I was still adrift in some ways, hungry to feed an adventurer’s heart, traveling out West and back repeatedly. Just three years after my first trip, I was camping at Yellow Pines, a backpacker’s camp in Yosemite Valley. For three days, sadness overwhelmed me during the two mile hike back and forth between the camp and Curry Village. I had called home every day but nobody picked up. Finally on a Thursday night, my baby sister answered. She told me Ray had died. I don’t recall what she said or her voice. I just remember the phone dangling from its cord where I had dropped it. I wailed under the moon, crying to the silver granite cliffs, then hitchhiked a ride to the Fresno Airport and took a plane home at midnight so I could attend Ray’s funeral the next day in Chicago on a steamy Friday, Aug. 13.

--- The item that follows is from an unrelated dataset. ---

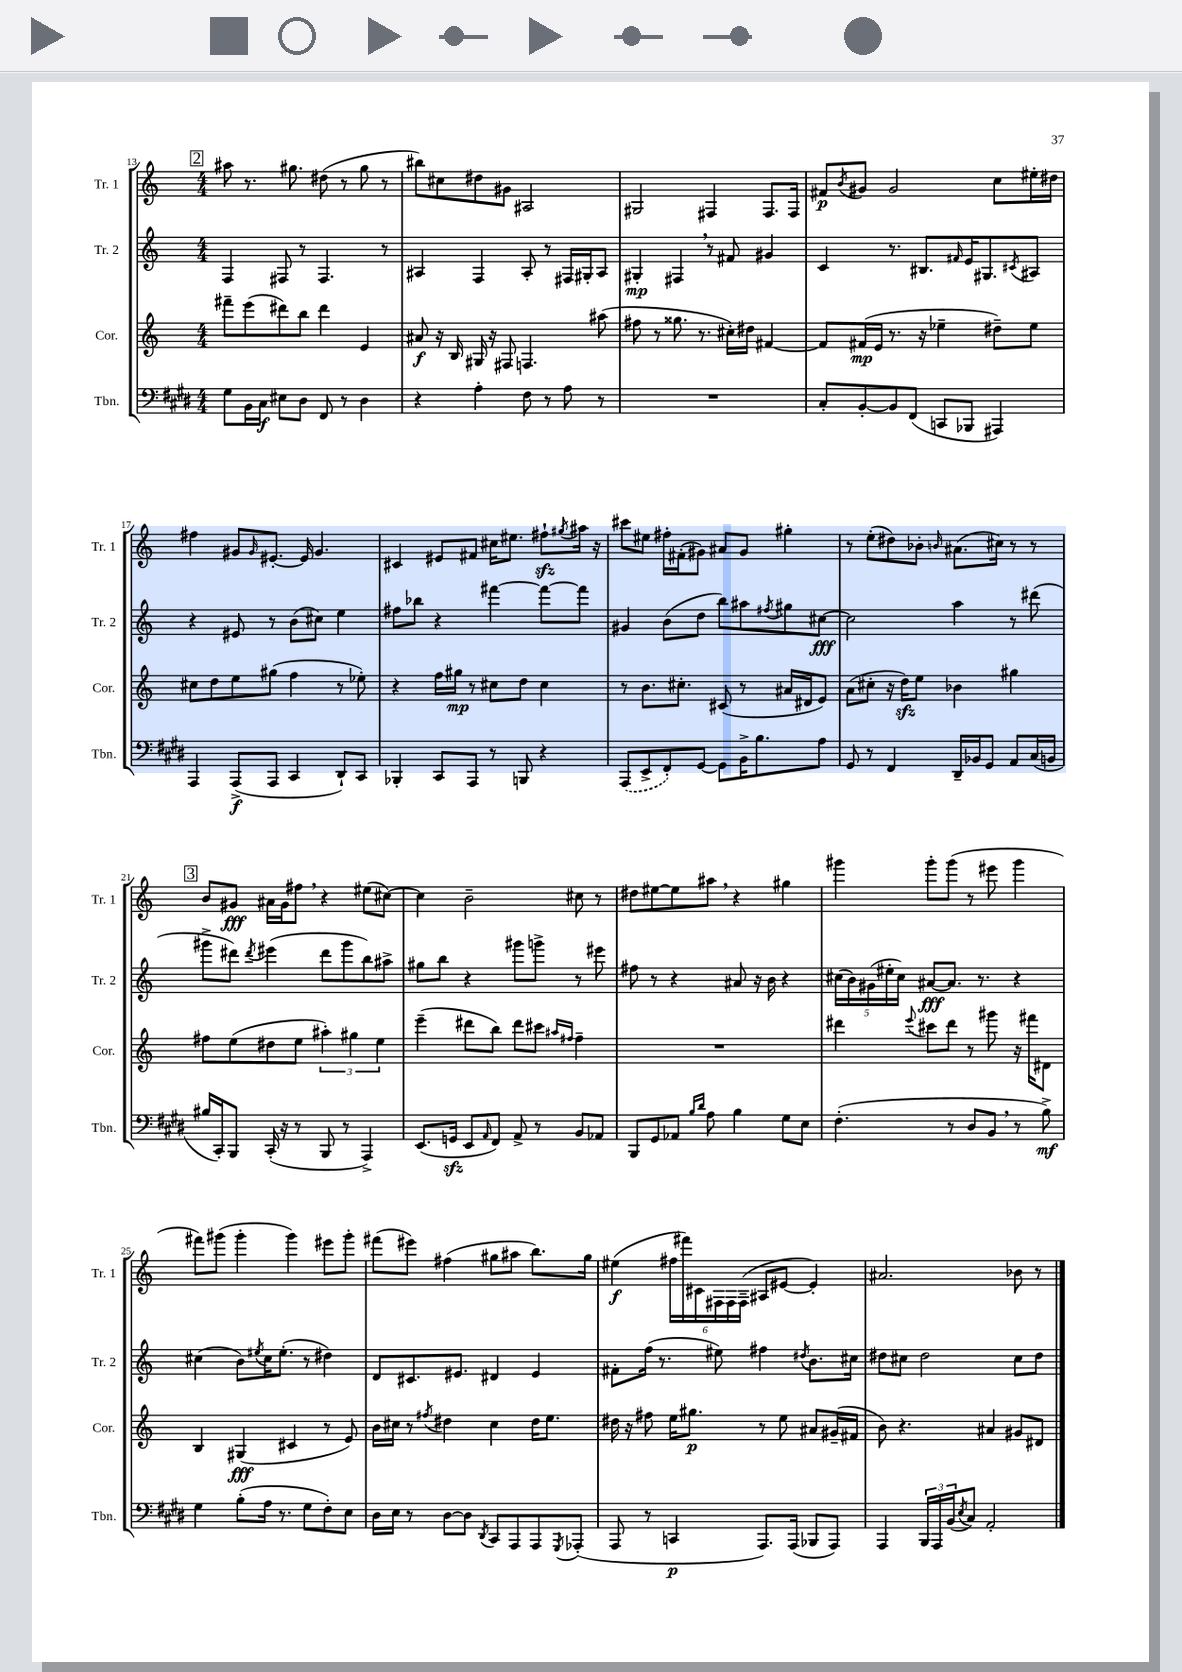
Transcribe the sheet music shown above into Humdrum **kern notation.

Those events changed my life so profoundly. I still struggle to see the path of events and the trail they left.

He left us in a mysterious way, and I recently learned something that holds the key to his leaving. It holds understanding and relief and could eclipse the tragedy with something resembling pride. But I need to understand it better before I share it.

Today on his birthday, I remember Ray and I remember the beauty of him and what he brought to all of us. I see the seeds of his short good life in the best days of my own.

His life was a rock in the river of my life and the lives of others who loved him. His presence changed the flow of events unpredictably and permanently.

Today on his birthday, I look behind and I look forward. I can see Ray balancing on this log with joy, in that moment, forever.